*DATA SUPPLIED:*
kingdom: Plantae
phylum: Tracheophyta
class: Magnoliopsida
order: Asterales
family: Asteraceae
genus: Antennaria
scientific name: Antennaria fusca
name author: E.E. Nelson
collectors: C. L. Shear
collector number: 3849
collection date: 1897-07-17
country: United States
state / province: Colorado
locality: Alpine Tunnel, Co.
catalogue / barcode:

---

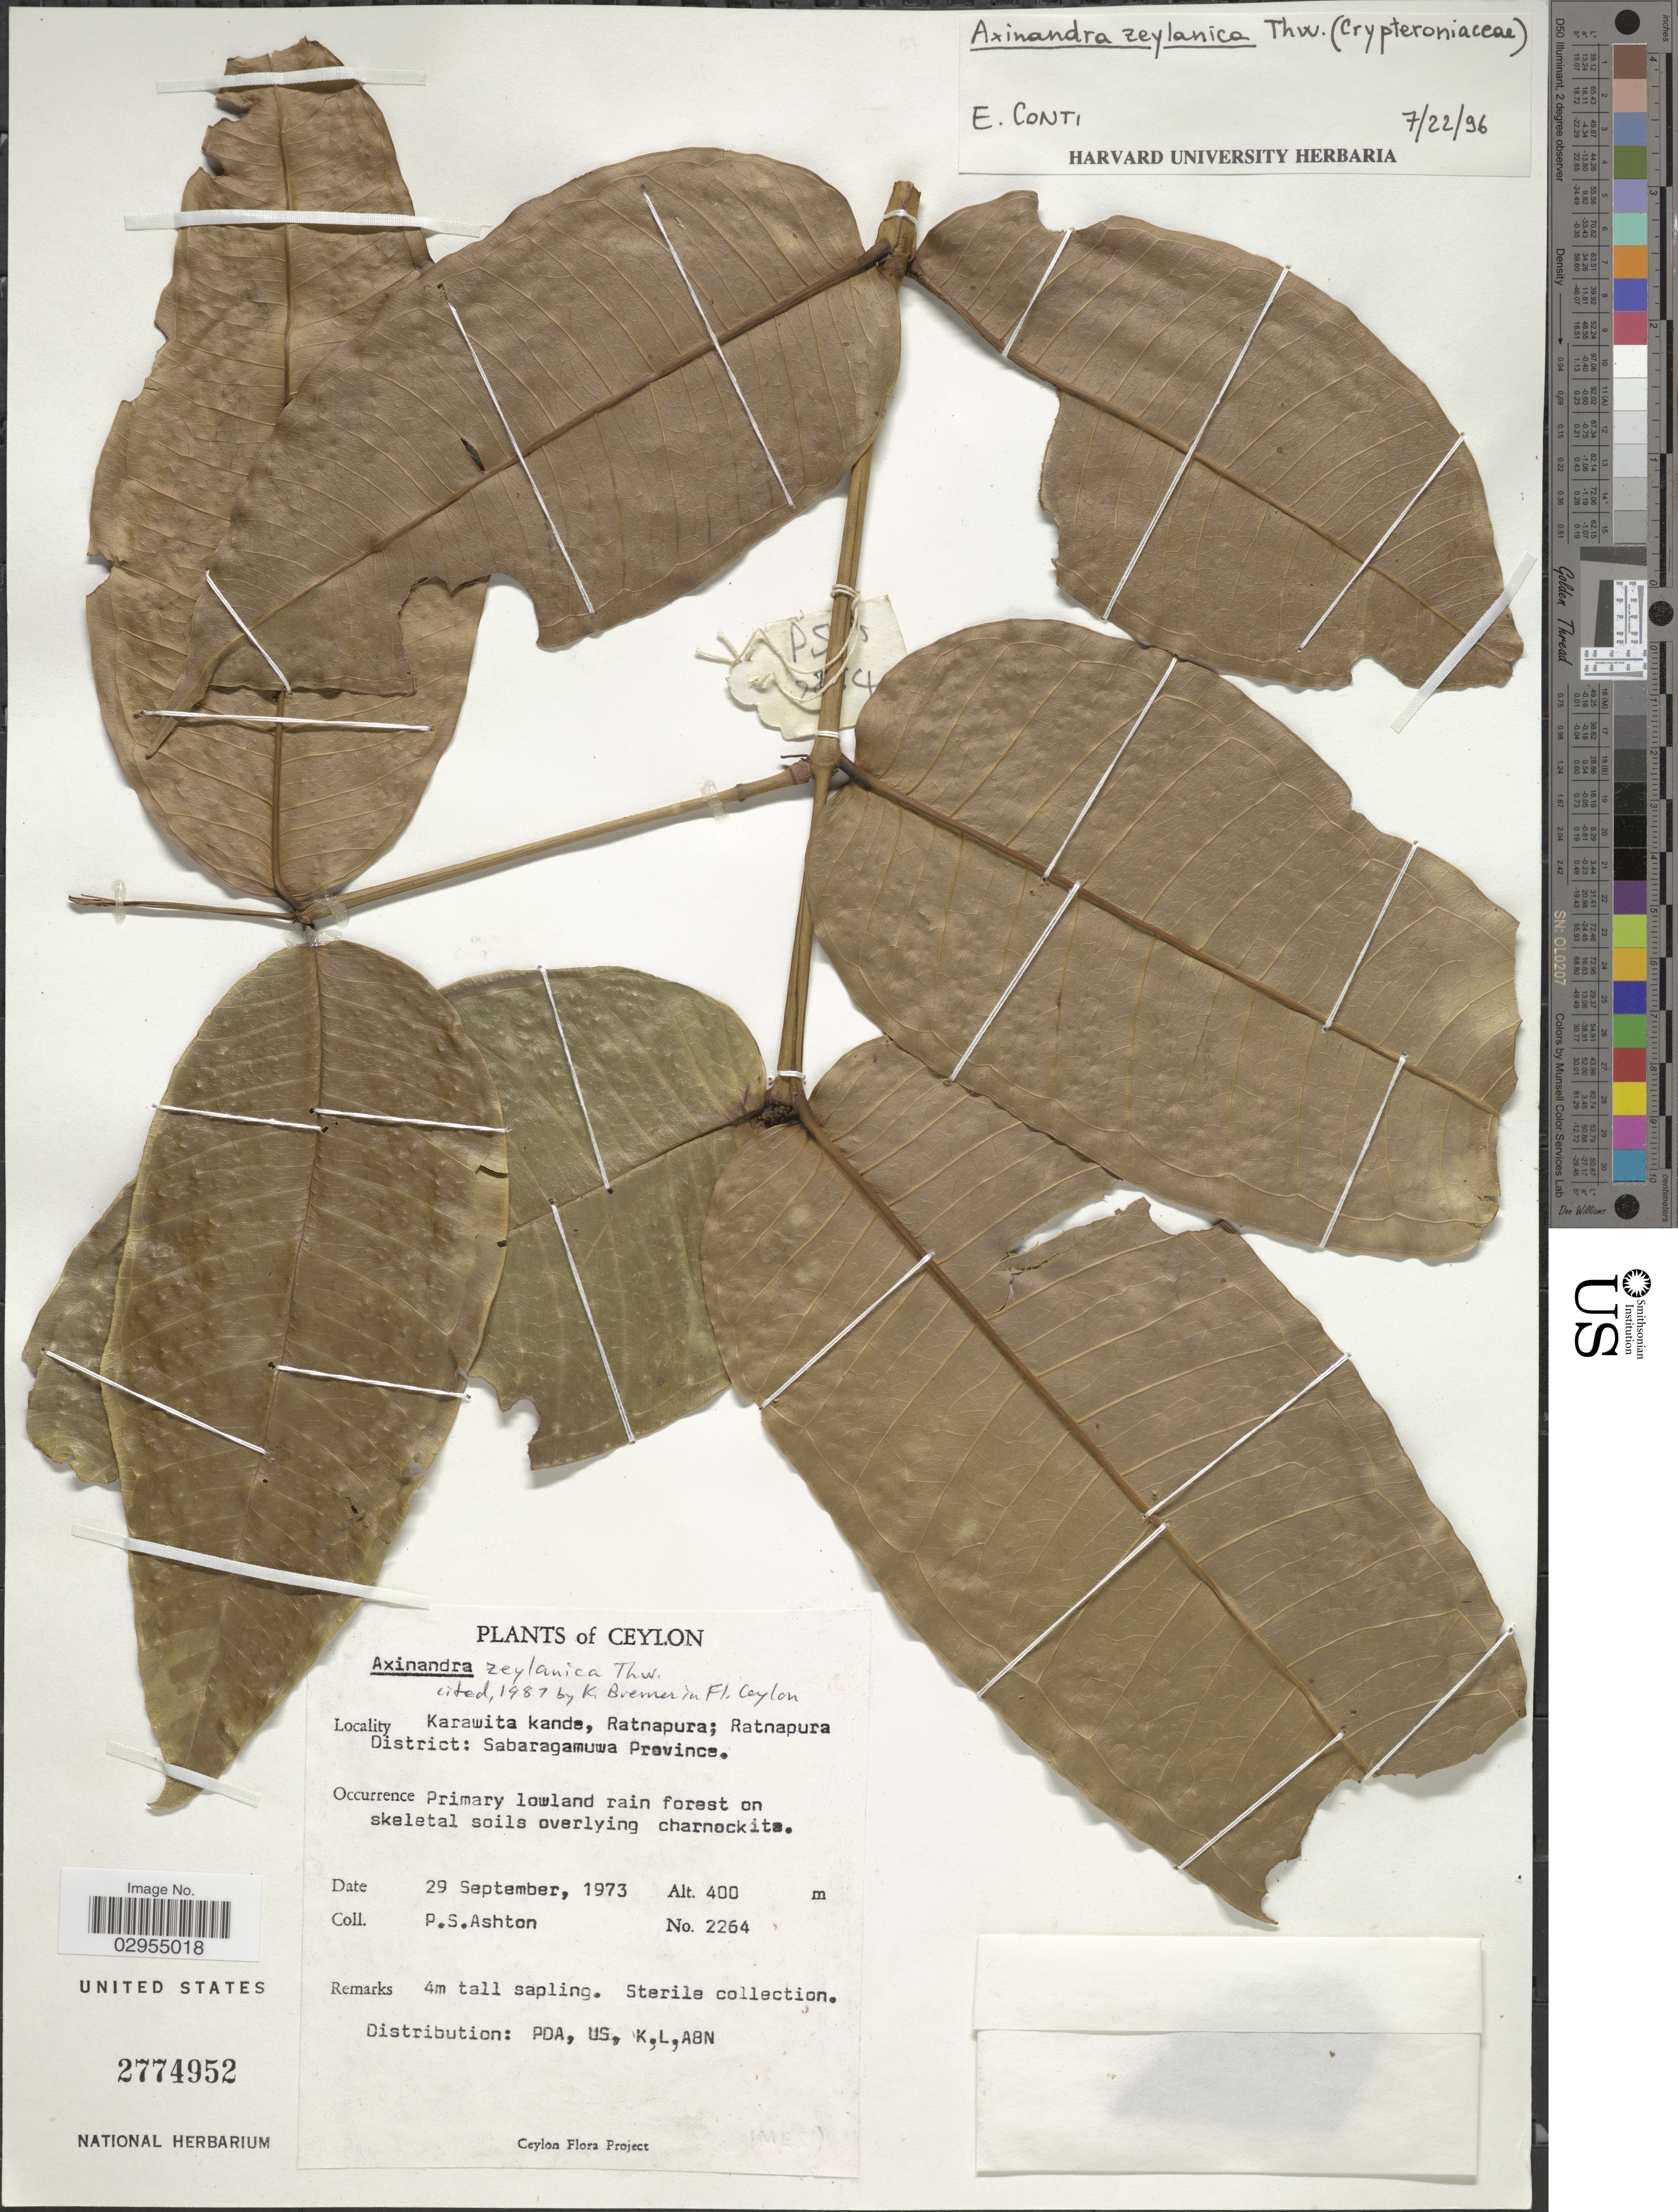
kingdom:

*JOB:* Output the records as a two-column CSV with the headers field and value, one row per record, each entry in its own quoted field and any line breaks turned into spaces. Begin at the line that has "kingdom: Plantae" and stop after the line that has "locality: Alpine Tunnel, Co.".

*SOLVED EXERCISE:*
field,value
"kingdom:","Plantae"
"phylum:","Tracheophyta"
"class:","Magnoliopsida"
"order:","Asterales"
"family:","Asteraceae"
"genus:","Antennaria"
"scientific name:","Antennaria fusca"
"name author:","E.E. Nelson"
"collectors:","C. L. Shear"
"collector number:","3849"
"collection date:","1897-07-17"
"country:","United States"
"state / province:","Colorado"
"locality:","Alpine Tunnel, Co."